• Passage fourni
========================

Biographie[modifier | modifier le code]

Rabah Belamri perd la vue en 1962 (année d'indépendance de l'Algérie). Après des études au lycée de Sétif, à l'École des jeunes aveugles d'El Biar (Alger), à l'École normale d'instituteurs de Bouzareah et à l'Université d'Alger, il arrive en 1972 à Paris où il soutient un doctorat sur L'œuvre de Louis Bertrand, Miroir de l'idéologie coloniale qui fut publié par l'Office des Publications Universitaires (OPU) en 1980. Il acquiert la nationalité française.

Il est l'auteur de plusieurs recueils de poèmes, de contes et de romans inspirés de son enfance algérienne. « Présents dans mes romans, les thèmes de l’enfance sont au centre du "Soleil sous le tamis" et de "Mémoire en archipel". Ces deux récits, situés dans l’univers de l’enfance, se présentent à la fois comme une exploration des soubassements de mon être et comme une archéologie de la mémoire collective. » Dans ses œuvres, Belamri situe ses personnages dans des lieux de son enfance d'une Algérie en guerre et post-indépendance, et les fait parler en arabe dialectal en puisant leurs expressions dans le terroir local[2]. Ainsi dans "Femmes Sans Visage", il décrit l’euphorie d’alors : « Les salves du fusil, les klaxons en folie, les vibrations de tambour… une rumeur de youyous ou de chants patriotiques diffusés par haut-parleurs. » Conteur émérite, il empruntait à la culture populaire algérienne « des symboles, des métaphores, des tournures de phrase, des rythmes de langage, des modes de narration »[3].

========================

• Liste fournie

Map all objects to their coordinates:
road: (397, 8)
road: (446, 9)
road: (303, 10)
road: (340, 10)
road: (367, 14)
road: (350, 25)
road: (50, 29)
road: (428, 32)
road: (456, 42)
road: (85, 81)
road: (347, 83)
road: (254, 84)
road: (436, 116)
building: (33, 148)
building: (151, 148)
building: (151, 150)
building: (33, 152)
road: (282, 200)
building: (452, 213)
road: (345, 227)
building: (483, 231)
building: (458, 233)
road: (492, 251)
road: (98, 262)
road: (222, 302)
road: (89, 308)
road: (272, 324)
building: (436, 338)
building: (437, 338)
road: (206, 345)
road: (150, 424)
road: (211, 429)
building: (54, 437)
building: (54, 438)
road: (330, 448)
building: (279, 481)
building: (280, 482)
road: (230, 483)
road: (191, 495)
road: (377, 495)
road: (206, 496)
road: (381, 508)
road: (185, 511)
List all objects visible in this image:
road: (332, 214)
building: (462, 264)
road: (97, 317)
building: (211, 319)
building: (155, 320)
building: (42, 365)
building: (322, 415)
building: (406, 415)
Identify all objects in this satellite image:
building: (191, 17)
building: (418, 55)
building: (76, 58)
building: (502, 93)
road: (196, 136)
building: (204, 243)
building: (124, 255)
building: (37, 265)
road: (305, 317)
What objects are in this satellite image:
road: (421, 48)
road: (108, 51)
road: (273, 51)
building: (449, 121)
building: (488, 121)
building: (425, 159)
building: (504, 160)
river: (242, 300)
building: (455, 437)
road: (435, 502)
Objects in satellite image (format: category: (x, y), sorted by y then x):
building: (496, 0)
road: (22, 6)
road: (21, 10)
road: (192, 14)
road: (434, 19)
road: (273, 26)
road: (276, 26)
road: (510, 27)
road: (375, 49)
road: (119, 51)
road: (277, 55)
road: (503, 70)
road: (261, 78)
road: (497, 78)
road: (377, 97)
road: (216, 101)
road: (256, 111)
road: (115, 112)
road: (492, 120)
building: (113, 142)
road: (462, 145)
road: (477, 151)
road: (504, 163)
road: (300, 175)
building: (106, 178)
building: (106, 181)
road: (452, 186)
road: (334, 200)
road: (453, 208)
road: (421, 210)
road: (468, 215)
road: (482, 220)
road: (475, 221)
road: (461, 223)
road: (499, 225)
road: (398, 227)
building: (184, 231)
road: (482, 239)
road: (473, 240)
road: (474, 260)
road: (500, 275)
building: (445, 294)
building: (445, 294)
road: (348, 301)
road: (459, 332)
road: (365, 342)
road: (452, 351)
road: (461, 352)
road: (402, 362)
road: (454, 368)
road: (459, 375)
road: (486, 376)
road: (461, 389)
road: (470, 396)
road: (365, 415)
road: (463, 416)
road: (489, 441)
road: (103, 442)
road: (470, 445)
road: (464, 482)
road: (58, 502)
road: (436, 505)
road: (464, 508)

========================

Recopiez à l'identique la partie du passage fourni comprise entre "Biographie[modifier | modifier" et "la nationalité française.", ces deux segments inclus.

• Réponse ci-dessous
Biographie[modifier | modifier le code]

Rabah Belamri perd la vue en 1962 (année d'indépendance de l'Algérie). Après des études au lycée de Sétif, à l'École des jeunes aveugles d'El Biar (Alger), à l'École normale d'instituteurs de Bouzareah et à l'Université d'Alger, il arrive en 1972 à Paris où il soutient un doctorat sur L'œuvre de Louis Bertrand, Miroir de l'idéologie coloniale qui fut publié par l'Office des Publications Universitaires (OPU) en 1980. Il acquiert la nationalité française.